As an investor, if you're holding shares in a company you don't think is managed well, you have two options. One is to go to a shareholder's meeting and make your opinion known, which is realistically pretty pointless. Another is to pull your money out and put it somewhere you think is better... no shortage of options. Demanding that the government do something about it... why bother, really?
So you're making an argument that only the big boys with automated investing tools that move money from one stock to another based on algorithyms (which sure as hell isn't investing, its gambling) is O.K.? The individual investor should quit whinning and accept a 1-2% return on his savings to prepare for retirement? There is also a considerable lack of transparency due to the lack of oversight, which frankly I don't think can be fixed without forming a large government bureaucracy that will only make things worse. It can only be fixed by corporations and the financial sectors embracing business ethics as the norm, versus the exception.

Again, this is admittedly from a 3rd world perspective, but the idea of a nurse or a cop making 100k+ a year makes the rage seem a bit superfluous. Have you any idea what people in most of the world think of that? Or of the idea of a country where people statistically classified as "poor" own cars, refrigerators, TV sets, etc...
Having been to the Philippines many times over the past 30 years, we both know a $100,000.00 goes a lot further in there than in the U.S., so even comparing our situation to the Philippines is an exercise in futility. I sure as heck hope we don't think it is O.K. to allow our society to get reduced to that level. Of course poverty in Africa, South Asia, Latin America and Southeast Asia is much more extreme than it is in the U.S., so what? We built a better system that is now in danger of collapsing due to some structural issues, ethical issues, and a failure to adapt to modern realities. We have thousands of American families who are homeless now, and while you may not see that from your seat, I see them camping under highways, crammed into cheap hotel rooms, or just parked on the street living out of their car. Their kids will be trapped in the poverty cycle if we don't fix our schools, and then soon enough we'll be able to draw parallels between the Philippines and the U.S. which will be pretty darn sad if we let this happen.

They also aren't hurting because executives are overpaid, or even because of "Wall Street", or "the bankers". Not that part of the responsibility doesn't lie there, but it's only part, and you don't get a clear handle of the problem without looking at the other parts.

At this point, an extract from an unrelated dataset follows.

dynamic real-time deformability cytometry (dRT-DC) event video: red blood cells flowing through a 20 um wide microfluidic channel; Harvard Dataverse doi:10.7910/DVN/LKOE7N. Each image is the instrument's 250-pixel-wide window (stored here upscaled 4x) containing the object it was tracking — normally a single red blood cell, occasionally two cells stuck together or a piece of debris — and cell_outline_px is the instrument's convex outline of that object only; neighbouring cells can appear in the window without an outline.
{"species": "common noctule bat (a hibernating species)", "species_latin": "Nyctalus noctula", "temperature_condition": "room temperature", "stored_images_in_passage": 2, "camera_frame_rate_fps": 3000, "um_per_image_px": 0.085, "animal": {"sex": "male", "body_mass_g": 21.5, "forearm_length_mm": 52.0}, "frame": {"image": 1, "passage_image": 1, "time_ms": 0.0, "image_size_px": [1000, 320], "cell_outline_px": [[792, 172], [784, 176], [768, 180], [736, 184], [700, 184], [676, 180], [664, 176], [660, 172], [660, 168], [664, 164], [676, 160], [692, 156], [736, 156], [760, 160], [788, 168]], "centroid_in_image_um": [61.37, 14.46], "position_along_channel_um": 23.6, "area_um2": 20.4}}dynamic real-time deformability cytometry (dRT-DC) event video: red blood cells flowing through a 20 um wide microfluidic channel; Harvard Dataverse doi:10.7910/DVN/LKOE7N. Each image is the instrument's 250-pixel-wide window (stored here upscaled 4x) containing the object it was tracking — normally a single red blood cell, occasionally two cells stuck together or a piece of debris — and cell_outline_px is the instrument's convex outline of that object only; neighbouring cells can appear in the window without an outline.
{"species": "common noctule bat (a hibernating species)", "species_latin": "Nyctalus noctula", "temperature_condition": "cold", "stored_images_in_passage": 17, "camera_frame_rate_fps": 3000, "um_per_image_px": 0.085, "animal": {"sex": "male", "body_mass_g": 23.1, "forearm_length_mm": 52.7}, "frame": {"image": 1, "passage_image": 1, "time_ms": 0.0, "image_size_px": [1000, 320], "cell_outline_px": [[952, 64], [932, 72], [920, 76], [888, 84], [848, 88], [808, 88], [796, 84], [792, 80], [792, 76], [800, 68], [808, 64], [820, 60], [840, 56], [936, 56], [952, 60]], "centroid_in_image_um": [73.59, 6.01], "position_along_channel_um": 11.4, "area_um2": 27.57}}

You're wrong about this, it goes back to the culture of corruption where CEOs are rewarding for non-performance and those who had value to the company are punished with salary reductions or layoffs to increase the bottom line. I have listened to numerous interviews with CEOs, and some of them are quite frank about this. One example was a furniture company in NC that is doing well, but due to the challenging times everyone including the CEO agreed to pay reductions. The CEO is loyal to his employees and shares the profits and losses. They interviewed another CEO about how he is doing business, and he said if he could run the company he would lay off up to 30% of the work force so he could increase the profit margin and drive up the stock price, making money is the name of game. There was at least one study that stated these CEOs who get hired to reduce costs (reduce the workforce) to increase the bottom line were effective in the short term, but over the long term (and they never stayed for more than 3 years) the Company actually produced less value because the work force was decimated. Technology also plays a role, but it isn't just technology that is leading to these layoffs. It is about the big dogs who own 51% or more of company's stock that are driving these decisions. Does this system really serve America's best interests?